Living-Room Café, Center for Urban History

Natalya Mysak, architect, urbanist, exhibit author tried to look on the city from the point with coordinates (49.778124, 24.067224), in the north-east end of Lviv where the city and non-city environments interpenetrate. This neighbourhood is part of the areas that used to be joined to Lviv and developed in the 1960-1980s, when the physical borders of the city extended due to new industrial enterprises and mass housing construction.

From the moment of creating first drafts of the north-east residential area back in the late 1950s, until these days, Sykhiv has been balancing between ideas and their implementations. The Kryvorizka street used to run 4.2 km towards the ring road but was renamed into the Chervonoyi Kalyny avenue, then it interrupted in the middle of the field supporting (or refuting?) its finiteness with the U-turn ring of the tram track. Sykhiv that could become the ‘southern gate’ to the city remained to be a concrete wall you can see when driving the ring road.
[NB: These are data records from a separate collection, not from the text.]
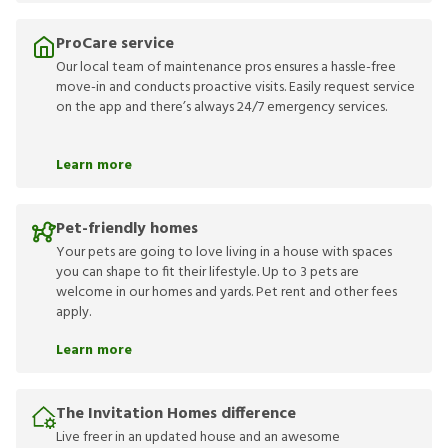
ProCare service
Our local team of maintenance pros ensures a hassle-free
move-in and conducts proactive visits. Easily request service
on the app and there’s always 24/7 emergency services.
Learn more
Pet-friendly homes
Your pets are going to love living in a house with spaces
you can shape to fit their lifestyle. Up to 3 pets are
welcome in our homes and yards. Pet rent and other fees
apply.
Learn more
The Invitation Homes difference
Live freer in an updated house and an awesome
Following the impulse of the main avenue, we are proceeding to the fields. The series of photos made from one point in 24 hours match the mutual extensions of a dynamic space of the suburbs, its capacity and memory as metadata of the point with coordinates (49.778124, 24.067224). The first series of reflections is the extension of the field within the area that used to be the countryside some several decades ago. The second series of reflections is the extension built on the reserve territory facing the mainstream avenue.